Final Architecture Position

Recommended Architecture — Microsoft-Core, Splunk-Consumer

Purview defines controls: DLP policies, sensitivity labels, SITs, retention, Insider Risk, and DSI. It is the control plane, not the reporting plane.

Defender XDR enriches and manages DLP alerts and incidents. It is the authoritative investigation surface for alert lifecycle, triage status, MTTA, MTTR, and false-positive classification.

Sentinel and Log Analytics normalize Microsoft security telemetry with KQL semantic functions, Watchlists, analytic rules, and Sentinel Workbooks for engineering and SOC operations.

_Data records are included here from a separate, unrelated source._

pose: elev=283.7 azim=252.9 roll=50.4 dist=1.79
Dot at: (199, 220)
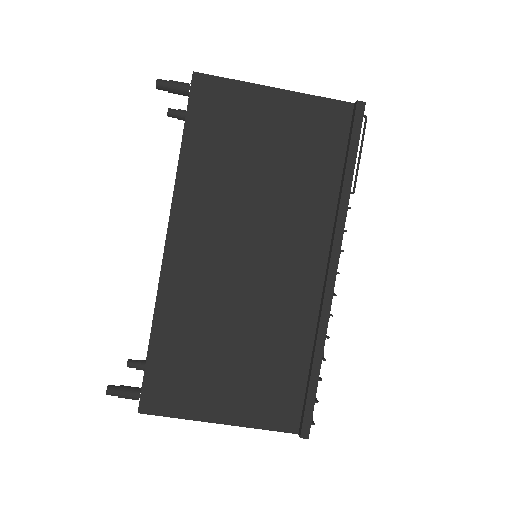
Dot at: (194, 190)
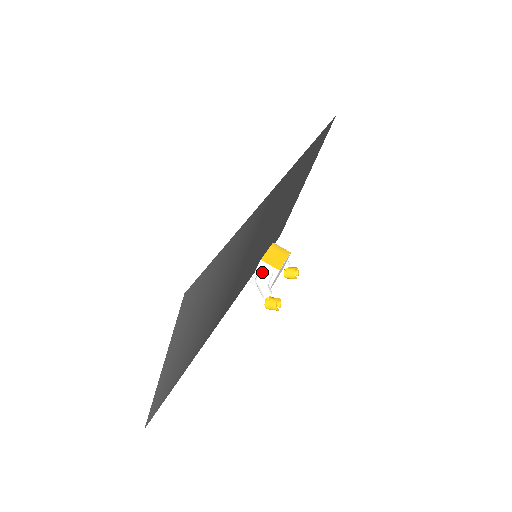
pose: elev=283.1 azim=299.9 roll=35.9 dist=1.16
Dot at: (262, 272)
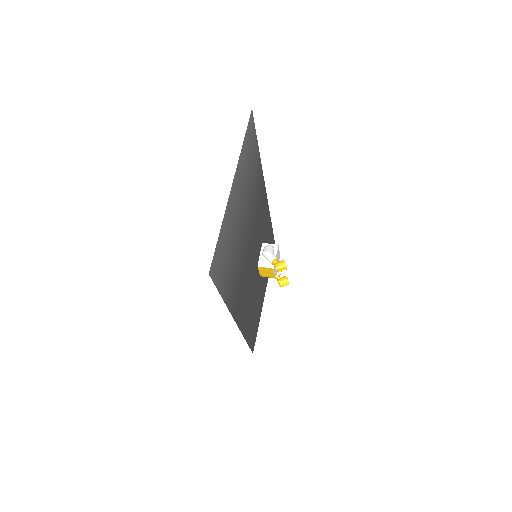
Dot at: (266, 246)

Power BI presents executive and audit dashboards over curated KQL outputs from Log Analytics. It is the executive reporting plane — not a query engine over raw security logs.

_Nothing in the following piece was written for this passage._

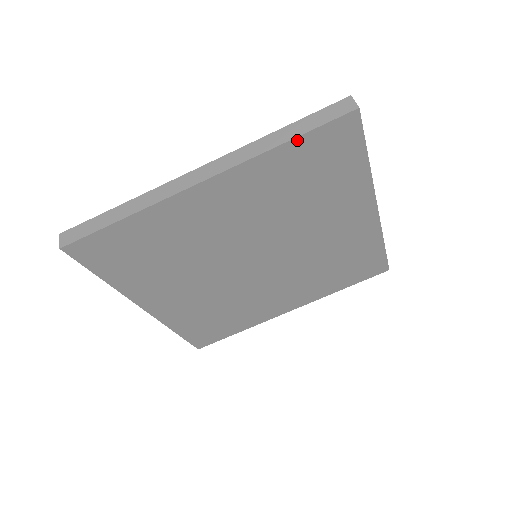
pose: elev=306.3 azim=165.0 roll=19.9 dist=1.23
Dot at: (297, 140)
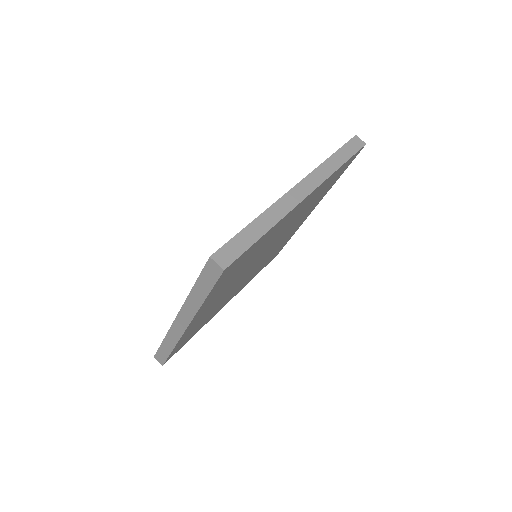
Dot at: (209, 295)
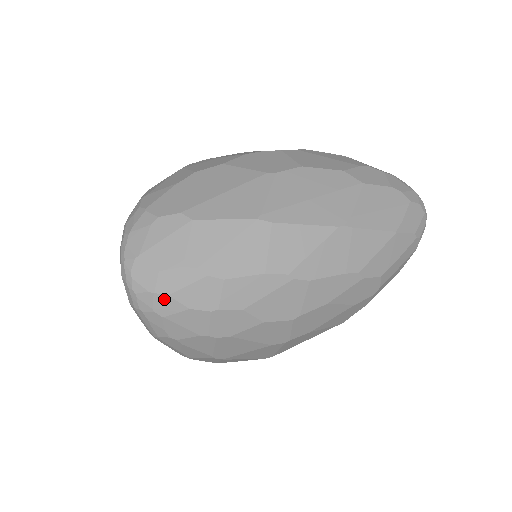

Splunk consumes curated control facts, incident summaries, and KPI outputs for enterprise SIEM correlation. Splunk should not be forced to reverse-engineer raw Purview audit logs into executive DLP reporting. That is a source-model problem, not a Splunk failure.

Evidence Boundary Standard

⚠️ A dashboard is not evidence by itself

A screenshot of a dashboard, a PDF export, or a summary number in a report is not audit-defensible evidence on its own. Evidence requires all of the following components to be documented:

Source system — where the data originated (Purview, Defender XDR, Sentinel, UAL, Splunk)
Query logic — the KQL function, SPL search, or report definition used to produce the output
Refresh timestamp — when the data was last updated and what the refresh cadence is
Owner — the named person responsible for the control and the report
Control objective — what the report is intended to prove
Retention period — how long the evidence is kept and where it is stored
Known limitations — explicit documentation of what the report cannot prove
Maturity state — Blank / Partial / Live — never hidden

A KPI report showing partial data or zero events is still valid audit evidence — it proves the control framework exists and is being measured, even if the data pipeline is not yet fully operational. Do not suppress or hide partial reports. Document the gap, assign an owner, and track it in the KPI maturity register.